■ Assignment ■
Return the data word for word. Pictures are to be omitted.

■ Information ■
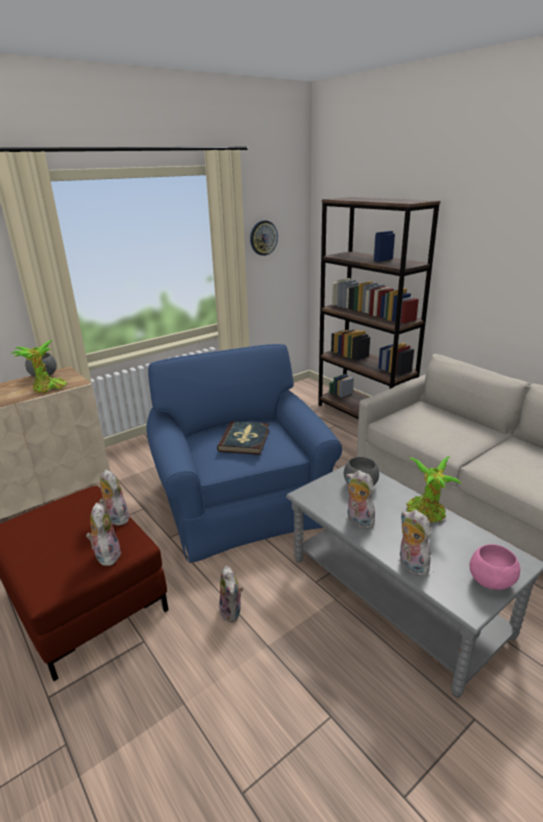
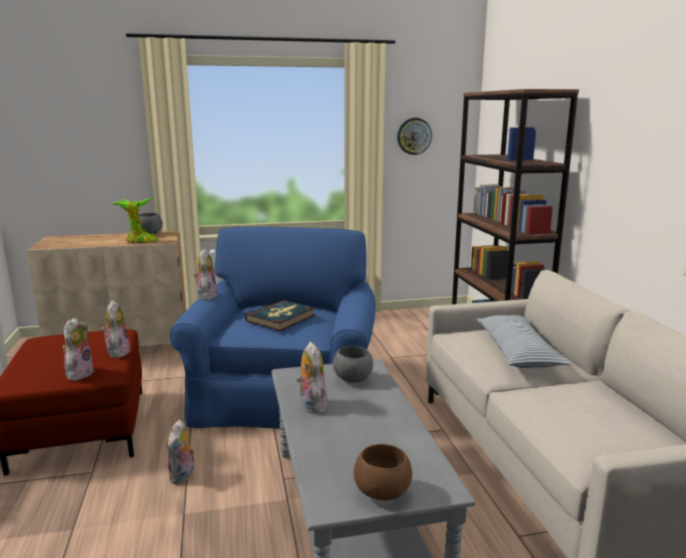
camera: 25 degrees right, 10 degrees down
plush toy [400,510,431,576] -> plush toy moved to [193,249,217,300]
potted plant [406,457,462,522] -> none
pink bowl [470,544,520,590] -> brown bowl [354,444,412,501]
none -> pillow [476,315,570,368]

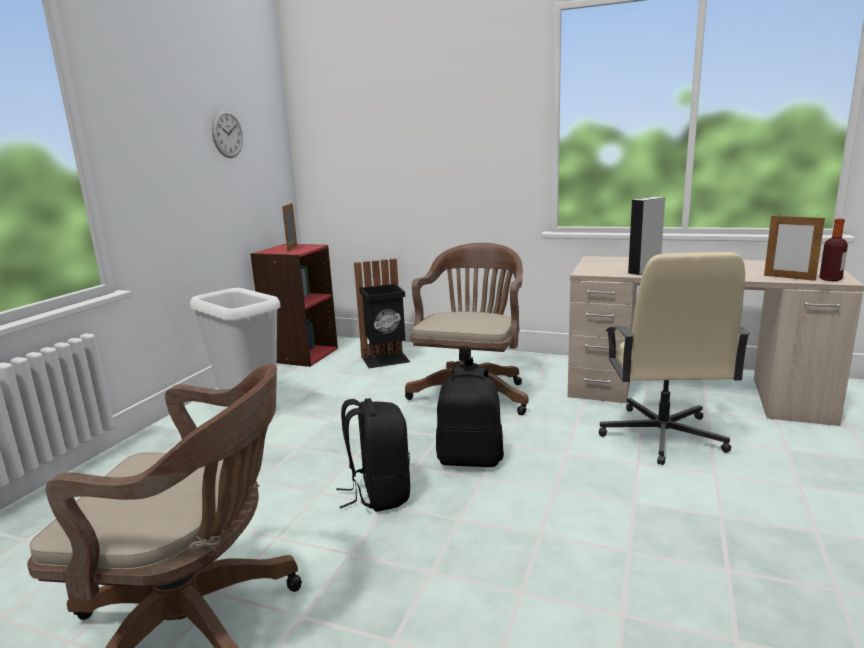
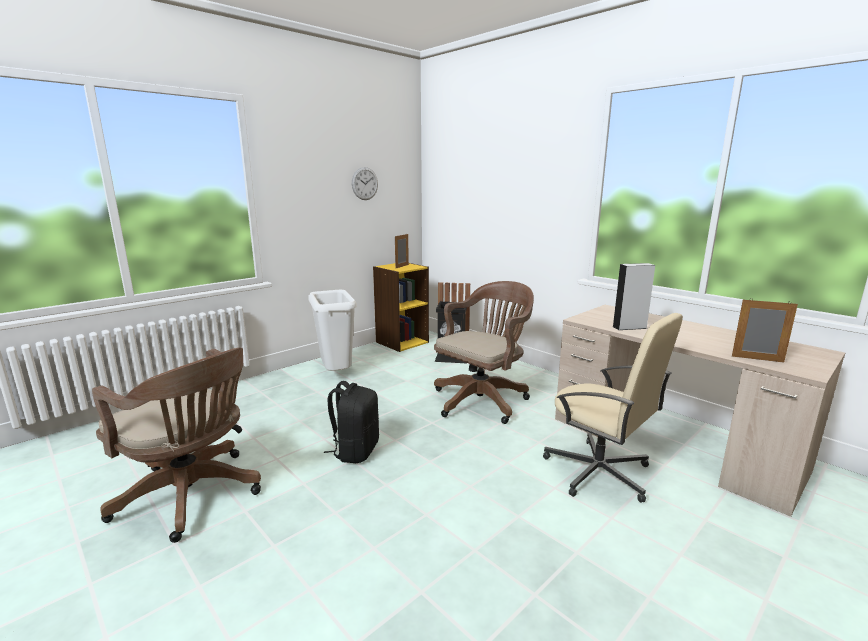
camera: 25 degrees right, 0 degrees up
red bookcase [250,244,338,367] -> yellow bookcase [373,263,429,352]
black backpack [436,367,504,467] -> none
beige office chair [599,252,751,465] -> beige office chair turned 75 degrees counterclockwise [543,313,683,503]
picture frame [764,215,825,281] -> picture frame turned 135 degrees clockwise [732,298,798,363]
bottle [819,219,848,281] -> none

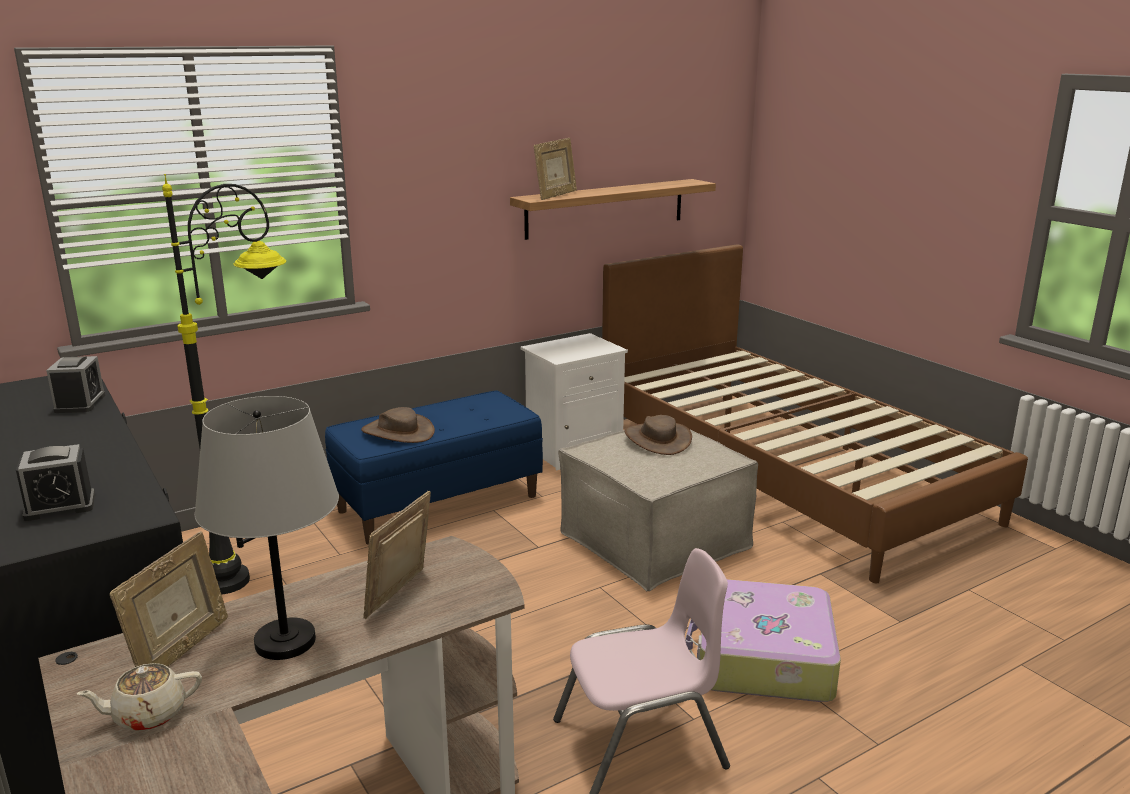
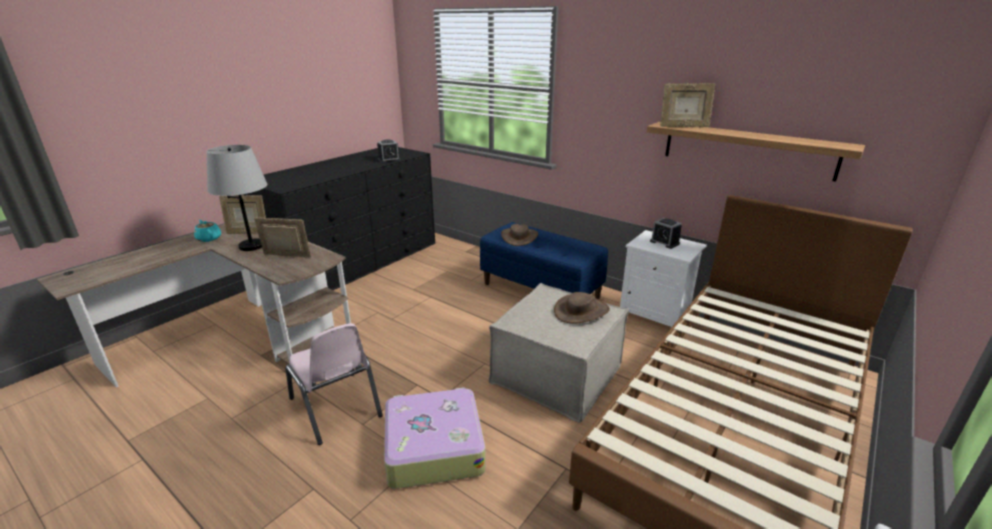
camera: 70 degrees right, 5 degrees up
alarm clock [16,444,95,521] -> alarm clock moved to [650,218,682,249]
beige teapot [77,663,202,731] -> turquoise teapot [194,220,221,242]
black floor lamp [162,174,287,594] -> none

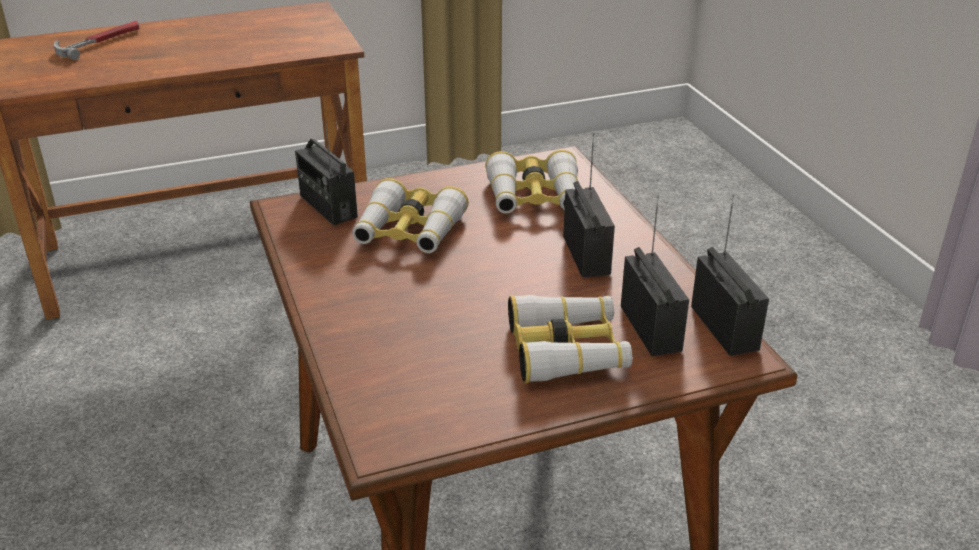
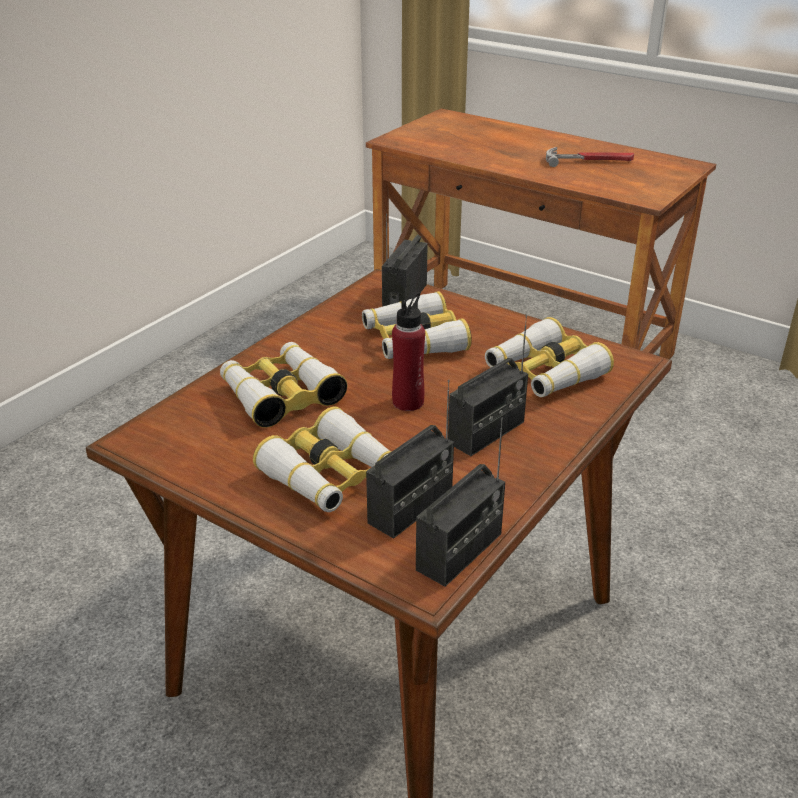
camera: 55 degrees right, 0 degrees up
hammer [54,21,139,60] -> hammer moved to [546,147,634,167]
none -> binoculars [220,342,347,428]
none -> red bottle [392,292,425,411]

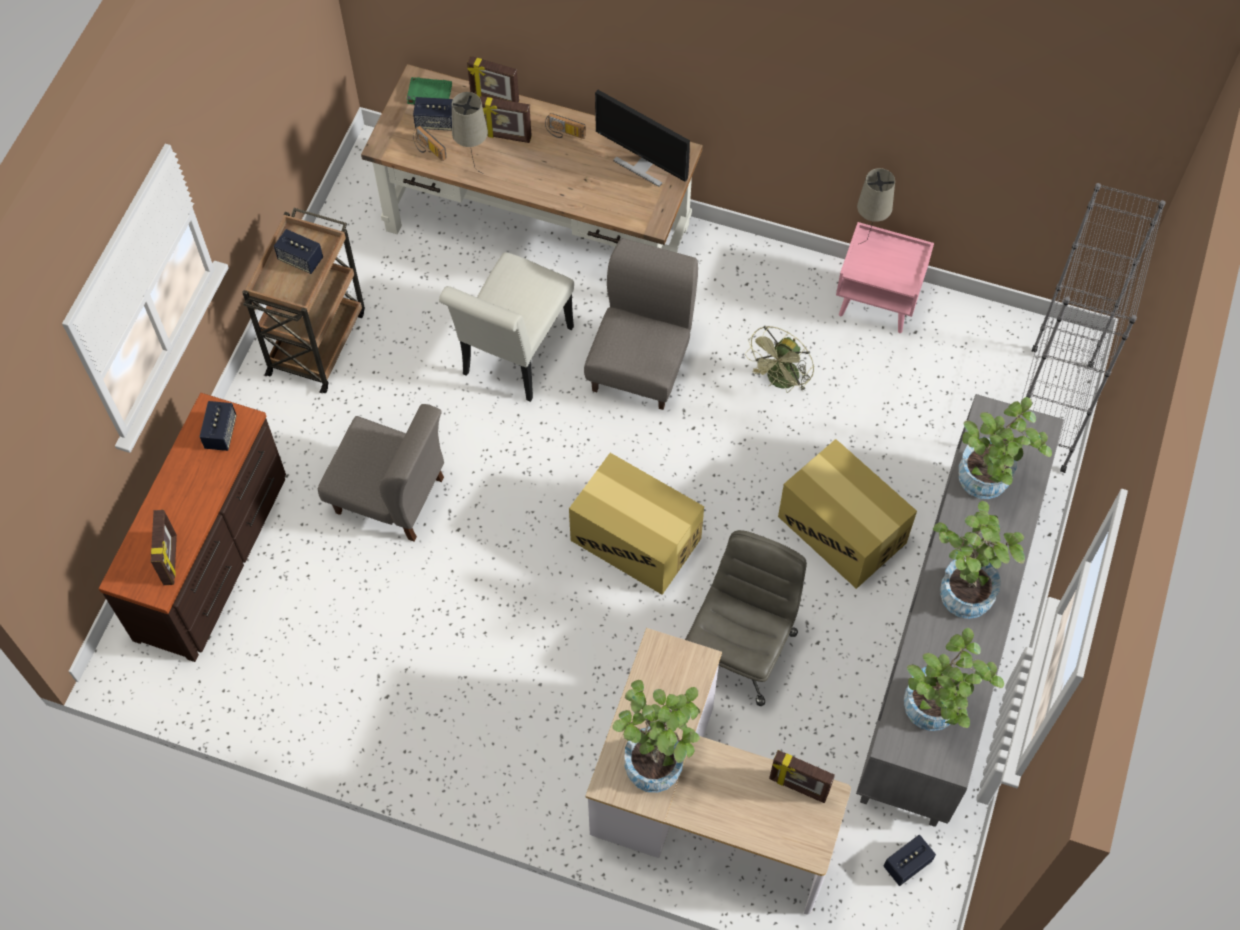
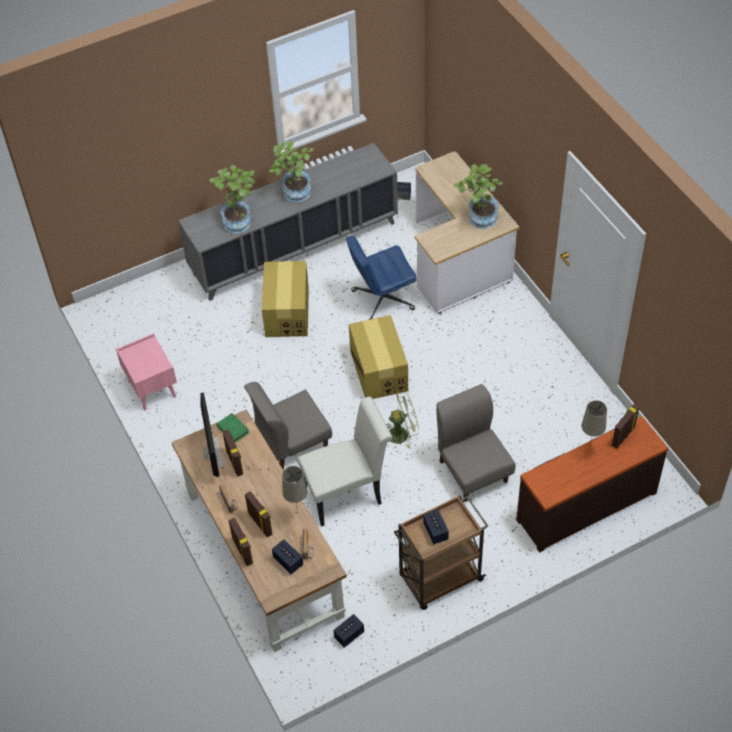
camera: 135 degrees left, 10 degrees down
speaker [200,401,237,451] -> speaker moved to [333,614,364,648]
green book [407,77,452,105] -> green book moved to [216,413,250,443]
grey office chair [685,530,807,706] -> blue office chair [346,235,417,320]
green fan [745,326,814,393] -> green fan moved to [388,392,419,448]
picture frame [769,750,835,803] -> picture frame moved to [222,429,243,477]
beige table lamp [857,168,895,244] -> beige table lamp moved to [582,400,607,449]
potted plant [904,628,1004,731] -> none
grey bookcase [1021,183,1165,473] -> none

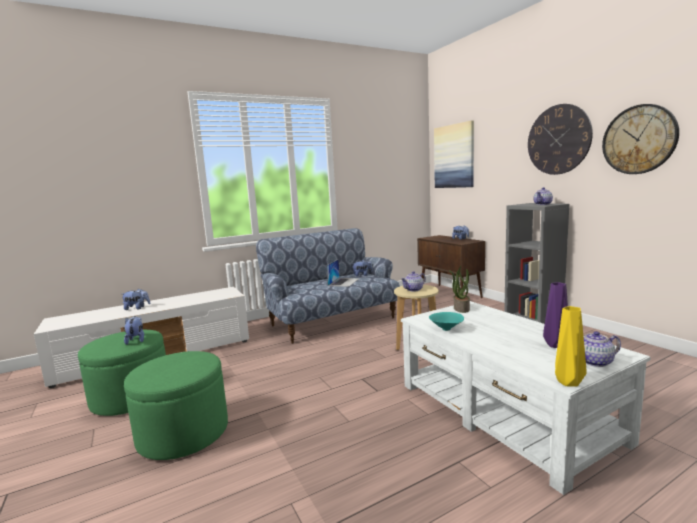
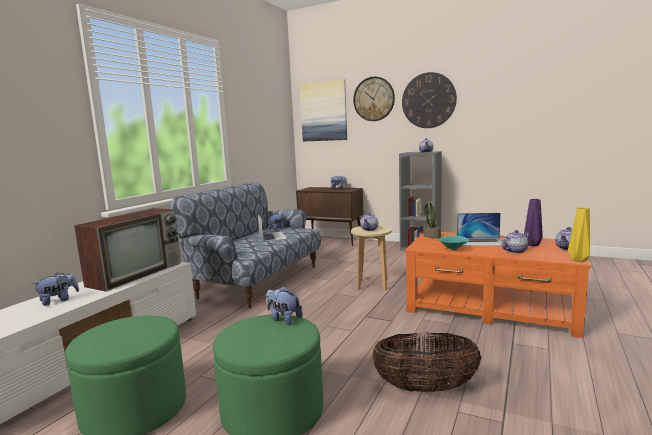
camera: 35 degrees left, 0 degrees up
plush toy [124,316,144,345] -> plush toy moved to [266,286,303,325]
white coffee table [401,301,651,495] -> orange coffee table [404,232,591,338]
wall clock [602,104,679,174] -> wall clock moved to [353,77,395,121]
none -> television [74,208,181,292]
none -> basket [372,332,482,392]
none -> laptop [457,213,502,246]
none -> teapot [501,230,530,253]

■ Task output ■
camera: 25 degrees right, 10 degrees down
plush toy [400,510,431,576] -> plush toy moved to [193,249,217,300]
potted plant [406,457,462,522] -> none
pink bowl [470,544,520,590] -> brown bowl [354,444,412,501]
none -> pillow [476,315,570,368]

camera: 25 degrees right, 0 degrees up
red bookcase [250,244,338,367] -> yellow bookcase [373,263,429,352]
black backpack [436,367,504,467] -> none
beige office chair [599,252,751,465] -> beige office chair turned 75 degrees counterclockwise [543,313,683,503]
picture frame [764,215,825,281] -> picture frame turned 135 degrees clockwise [732,298,798,363]
bottle [819,219,848,281] -> none

camera: 70 degrees right, 5 degrees up
alarm clock [16,444,95,521] -> alarm clock moved to [650,218,682,249]
beige teapot [77,663,202,731] -> turquoise teapot [194,220,221,242]
black floor lamp [162,174,287,594] -> none

camera: 55 degrees right, 0 degrees up
hammer [54,21,139,60] -> hammer moved to [546,147,634,167]
none -> binoculars [220,342,347,428]
none -> red bottle [392,292,425,411]

camera: 135 degrees left, 10 degrees down
speaker [200,401,237,451] -> speaker moved to [333,614,364,648]
green book [407,77,452,105] -> green book moved to [216,413,250,443]
grey office chair [685,530,807,706] -> blue office chair [346,235,417,320]
green fan [745,326,814,393] -> green fan moved to [388,392,419,448]
picture frame [769,750,835,803] -> picture frame moved to [222,429,243,477]
beige table lamp [857,168,895,244] -> beige table lamp moved to [582,400,607,449]
potted plant [904,628,1004,731] -> none
grey bookcase [1021,183,1165,473] -> none

camera: 35 degrees left, 0 degrees up
plush toy [124,316,144,345] -> plush toy moved to [266,286,303,325]
white coffee table [401,301,651,495] -> orange coffee table [404,232,591,338]
wall clock [602,104,679,174] -> wall clock moved to [353,77,395,121]
none -> television [74,208,181,292]
none -> basket [372,332,482,392]
none -> laptop [457,213,502,246]
none -> teapot [501,230,530,253]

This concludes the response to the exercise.